Occlusive disease of the common carotid and subclavian arteries treated by carotid-subclavian bypass

1967 
Abstract Carotid-subclavian bypass has been employed in the treatment of cerebrovascular insufficiency, upper extremity claudication, or a combination of these syndromes in 125 patients. All patients were studied angiographically prior to operation with either bilateral carotid and subclavian puncture or retrograde aortic arch injection. Indications for carotid subclavian bypass operation included: upper extremity claudication, twenty-one cases; symptoms of vertebrobasilar insufficiency, forty-nine cases; upper extremity claudication combined with symptoms of vertebrobasilar insufficiency, subclavian steal syndrome, and brachial-basilar insufficiency syndrome, thirty cases; symptoms of cerebrovascular insufficiency due to an obstructing lesion at the origin of the carotid arteries, twentyfive cases.
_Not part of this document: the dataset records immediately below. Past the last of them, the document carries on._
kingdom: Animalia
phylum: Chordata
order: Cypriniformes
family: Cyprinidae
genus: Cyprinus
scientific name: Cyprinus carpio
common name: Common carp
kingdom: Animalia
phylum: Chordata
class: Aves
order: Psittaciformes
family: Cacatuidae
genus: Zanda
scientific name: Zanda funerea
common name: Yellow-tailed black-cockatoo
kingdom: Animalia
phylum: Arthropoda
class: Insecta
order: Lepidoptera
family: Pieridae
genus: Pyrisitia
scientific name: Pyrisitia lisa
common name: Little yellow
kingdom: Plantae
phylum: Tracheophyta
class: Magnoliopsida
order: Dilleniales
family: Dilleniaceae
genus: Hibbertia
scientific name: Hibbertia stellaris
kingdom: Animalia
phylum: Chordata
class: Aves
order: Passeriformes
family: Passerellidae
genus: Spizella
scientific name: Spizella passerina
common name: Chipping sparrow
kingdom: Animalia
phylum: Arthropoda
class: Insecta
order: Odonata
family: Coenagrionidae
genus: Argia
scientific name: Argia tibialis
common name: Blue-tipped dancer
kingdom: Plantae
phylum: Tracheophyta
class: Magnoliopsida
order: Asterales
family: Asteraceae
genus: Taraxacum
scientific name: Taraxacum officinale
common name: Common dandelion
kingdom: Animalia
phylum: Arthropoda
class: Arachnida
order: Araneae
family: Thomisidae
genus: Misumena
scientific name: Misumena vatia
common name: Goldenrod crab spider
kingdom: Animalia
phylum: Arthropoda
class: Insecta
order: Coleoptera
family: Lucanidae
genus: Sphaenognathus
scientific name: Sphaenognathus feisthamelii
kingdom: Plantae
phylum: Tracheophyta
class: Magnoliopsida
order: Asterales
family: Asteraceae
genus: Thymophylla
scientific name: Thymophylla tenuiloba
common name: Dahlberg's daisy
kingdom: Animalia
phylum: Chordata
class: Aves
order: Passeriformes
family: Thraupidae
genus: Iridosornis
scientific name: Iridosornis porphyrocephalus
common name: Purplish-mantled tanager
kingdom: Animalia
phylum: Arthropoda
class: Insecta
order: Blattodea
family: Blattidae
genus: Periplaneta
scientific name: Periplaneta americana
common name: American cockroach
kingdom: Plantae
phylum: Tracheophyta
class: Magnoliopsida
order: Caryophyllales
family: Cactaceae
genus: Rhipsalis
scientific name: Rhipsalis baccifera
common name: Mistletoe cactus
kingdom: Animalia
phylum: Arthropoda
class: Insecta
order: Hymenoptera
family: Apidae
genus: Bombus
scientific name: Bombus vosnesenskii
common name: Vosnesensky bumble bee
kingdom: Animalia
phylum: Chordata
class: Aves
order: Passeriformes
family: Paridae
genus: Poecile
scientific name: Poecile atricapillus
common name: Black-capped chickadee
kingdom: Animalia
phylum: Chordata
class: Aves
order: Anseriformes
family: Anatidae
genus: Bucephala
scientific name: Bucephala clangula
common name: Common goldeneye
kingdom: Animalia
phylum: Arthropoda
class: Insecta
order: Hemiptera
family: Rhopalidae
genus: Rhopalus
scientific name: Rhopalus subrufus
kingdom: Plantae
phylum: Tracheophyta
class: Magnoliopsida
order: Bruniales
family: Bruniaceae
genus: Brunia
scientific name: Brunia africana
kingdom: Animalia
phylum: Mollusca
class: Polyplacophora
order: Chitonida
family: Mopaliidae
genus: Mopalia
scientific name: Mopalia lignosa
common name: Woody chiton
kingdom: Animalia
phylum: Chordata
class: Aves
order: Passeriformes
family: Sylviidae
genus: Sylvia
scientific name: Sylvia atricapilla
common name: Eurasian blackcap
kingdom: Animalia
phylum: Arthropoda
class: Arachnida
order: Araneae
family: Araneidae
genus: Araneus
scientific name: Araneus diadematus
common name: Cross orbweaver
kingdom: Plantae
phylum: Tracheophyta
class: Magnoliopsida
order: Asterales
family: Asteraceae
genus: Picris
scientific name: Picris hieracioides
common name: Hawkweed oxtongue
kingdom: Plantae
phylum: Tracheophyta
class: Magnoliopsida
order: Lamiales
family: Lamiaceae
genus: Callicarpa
Left carotid-subclavian bypass was employed in ninety-one patients (72 per cent) and right carotid -subclavian bypass in twenty (16 per cent). In fourteen patients (11 per cent) thromboendarterectomy of the common carotid bifurcation accompanied the carotid-subclavian bypass. There was an operative mortality of 4.8 per cent in this series of 125 patients. Follow-up studies obtained on all patients extending from nine months to fourteen years have demonstrated the effectiveness of this method of operative treatment.